◆ Provided passage
☆ ☆ ☆ ☆ ☆ ☆ ☆
So… uhm… why should we care? Well. I can’t say we should. It’s a milestone in Archie comics, that’s for sure. I mean, #600! Wow! But, in actuality, unless you’re really attached to the Archie books, I can’t see why you’d be interested. Also, the whole spoiling of who he picked right on the cover, while it’s sure “classic Archie,” it kind of kills the whole mystery right off the bat.
So I can’t say I’m thrilled. It’s a 6-part arc though, so you can be sure that it’s not over! And if I can tell anything from reading into the book a little bit, I can bet you that this’ll end in divorce. But don’t worry – I’ll be with you every step of the way to chime in with commentary and let you know how it ends up. I wouldn’t leave you hanging in the wind.
Final Verdict: Just follow my commentary
This is the return of the villain Chameleon, and he is more terrifying than he’s ever been. Not only is he stealing lives, he stole OUR HEROES face, leaving him for dead in the process.
And what does Chameleon do? He proceeds to destroy Peter’s life, and I can only imagine how hard it’ll be to piece it together after this is over. From doing his roommate to belittling American heroes, out face stealer is really doing a number. But he’s also having difficulty understanding Peter, which must be tough for a guy who prides himself on knowing his marks.
I must admit I didn’t know Fred Van Lente was a writer, but I’m impressed. He scripted a great story which brings new relevance to an old character, and it’s only accented by the layouts and pencils. Even though that for all intents and purposes Peter looks the same to everyone else, you can SEE a definite attitude difference in this issue.
All in all, I can understand why there was no Spider-Man in this issue, it’s an arc about Peter. And it can get a little repetitive to see them in the suit all the time. Good stuff. Make sure you pick up the previous issues to get the arc though.Continued below
Verdict: Browse(only because it’s mid arc)
☆ ☆ ☆ ☆ ☆ ☆ ☆
◆ Study material
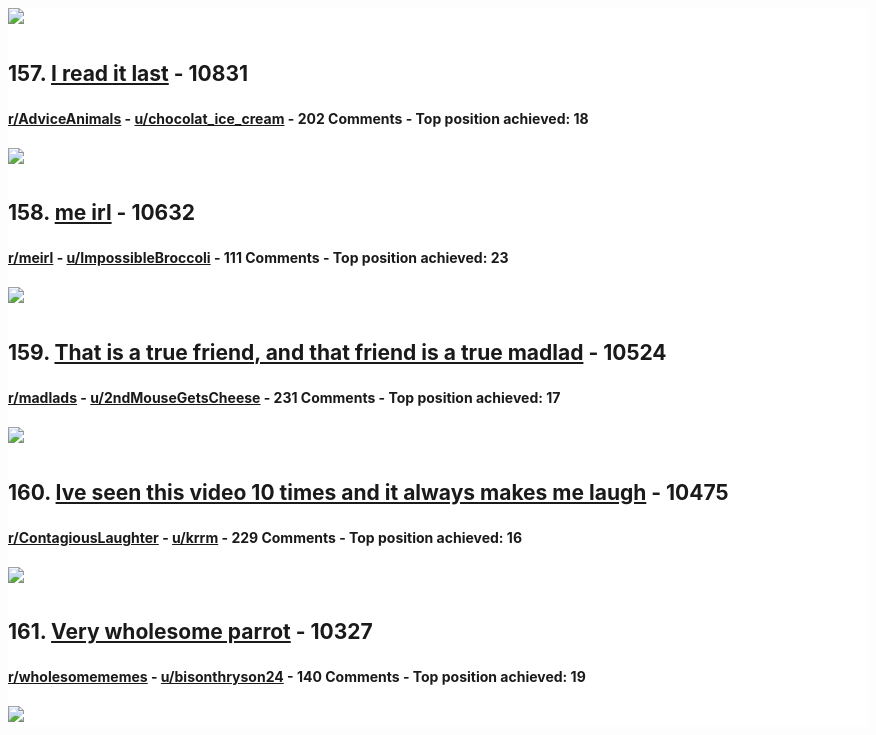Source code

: <a href="https://i.redd.it/xbyt7qflrms11.jpg"><img src="https://b.thumbs.redditmedia.com/-1Ko5tYQ-p8cL-RQpvukYCUw-G_XGnGLj_YrTPhnh2E.jpg"></img></a>

## 157. [I read it last](http://reddit.com/r/AdviceAnimals/comments/9osuhd/i_read_it_last/) - 10831
#### [r/AdviceAnimals](http://reddit.com/r/AdviceAnimals) - [u/chocolat_ice_cream](http://reddit.com/u/chocolat_ice_cream) - 202 Comments - Top position achieved: 18

<a href="https://i.redd.it/aqic7bcoqms11.jpg"><img src="https://b.thumbs.redditmedia.com/N88vx0oJf-ojTIXaZH56VDrVb2bjvb_goCt6Q3R1HAo.jpg"></img></a>

## 158. [me irl](http://reddit.com/r/meirl/comments/9oixb0/me_irl/) - 10632
#### [r/meirl](http://reddit.com/r/meirl) - [u/ImpossibleBroccoli](http://reddit.com/u/ImpossibleBroccoli) - 111 Comments - Top position achieved: 23

<a href="https://i.redd.it/ql35pmll8gs11.jpg"><img src="https://a.thumbs.redditmedia.com/0-9fdm3pGaDwnfMduz7SPl6uxmPs-ywdFH_XlLM-ub0.jpg"></img></a>

## 159. [That is a true friend, and that friend is a true madlad](http://reddit.com/r/madlads/comments/9olkrw/that_is_a_true_friend_and_that_friend_is_a_true/) - 10524
#### [r/madlads](http://reddit.com/r/madlads) - [u/2ndMouseGetsCheese](http://reddit.com/u/2ndMouseGetsCheese) - 231 Comments - Top position achieved: 17

<a href="https://i.chzbgr.com/full/9089998848/hBC8B3E1E.jpeg"><img src="https://b.thumbs.redditmedia.com/wlUBMTzcMu_RjSRvL4u0ERiNQ6PLOgtfVOaCowwB6Dk.jpg"></img></a>

## 160. [Ive seen this video 10 times and it always makes me laugh](http://reddit.com/r/ContagiousLaughter/comments/9ojjgs/ive_seen_this_video_10_times_and_it_always_makes/) - 10475
#### [r/ContagiousLaughter](http://reddit.com/r/ContagiousLaughter) - [u/krrm](http://reddit.com/u/krrm) - 229 Comments - Top position achieved: 16

<a href="https://v.redd.it/k02pgktrmgs11"><img src="https://b.thumbs.redditmedia.com/vy3Wuvh_Y1eDDFUaY9_MEYDoIzXx92XzQGXAniJ4yQc.jpg"></img></a>

## 161. [Very wholesome parrot](http://reddit.com/r/wholesomememes/comments/9ot29y/very_wholesome_parrot/) - 10327
#### [r/wholesomememes](http://reddit.com/r/wholesomememes) - [u/bisonthryson24](http://reddit.com/u/bisonthryson24) - 140 Comments - Top position achieved: 19

<a href="https://i.redd.it/h27d4i6mvms11.jpg"><img src="https://a.thumbs.redditmedia.com/zzSGQ3tbNuWtmywjb1xD045X3Xze0pde_DynIY5h7t4.jpg"></img></a>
☆ ☆ ☆ ☆ ☆ ☆ ☆
◆ Work order A
In the records, reproduce the lines from the line containing "## 159. [That" through the line containing "position achieved: 17", both included, and nothing else.
◆ Work order B
Resume the comic book reviews from the point where they stop.
The records bear no relation to the text.

◆ Written reply A
## 159. [That is a true friend, and that friend is a true madlad](http://reddit.com/r/madlads/comments/9olkrw/that_is_a_true_friend_and_that_friend_is_a_true/) - 10524
#### [r/madlads](http://reddit.com/r/madlads) - [u/2ndMouseGetsCheese](http://reddit.com/u/2ndMouseGetsCheese) - 231 Comments - Top position achieved: 17

◆ Written reply B
This book was oddly heartwarming for me, because I never realized how much I liked the dynamic between Kal-El and Kon-El. Original and clone almost seems like father an son. It’s really kind of sweet.
I also love how the Black Lanterns see. The effect of seeing the emotional spectrum can be hilarious(see Green Lantern for Guy being full of rage) but it’s always illuminating. It’s especially telling for a guy like Superman, who seems to wear his emotions on his sleeve. There’s one scene where he is filled with almost the entire emotional spectrum, and it has to be one of my favorite moments all week. This is the mark of a great hero.
Robinson is also proving to be a worthy number 2 to Geoff johns with regards to plotting the exploits of The Man of Tomorrow.
I’m also glad that the entirety doesn’t take place in Smallville, as one of the most surprising, and scariest moments takes place (spoiler alert) on New Krypton, with the rise of Zor-El, Superman’s uncle. This definitely includes the Superman Family, and I’m along for the ride.
I’m such a sucker for these tie-ins. And this was no exception.
Mighty Avengers #28
I used to be such an Avengers fan. When they first re-assembled under Bendis, it was fantastic, when they split after Civil War, we got a second title, this one, and it was fun. Not quite a challenging as it’s papa, but it was closer to Classic Avengers which is nice. But I think it’s a victim of it’s own success, and it’s too hard to navigate the universe without either A) getting confused, or B) not caring.
On one hand, we have USAgent (still one of my favorite supoerhero names.) and Quicksilver “teaming” with the Chinese equivalent of the Avengers to battle The Unspoken(I must admit, that is a killer name.). It’s crawling along, and doesn’t seem to be going anywhere. But on the other, we have Stature suspecting The Scarlet Witch of some nastiness, and not being able to do anything about it.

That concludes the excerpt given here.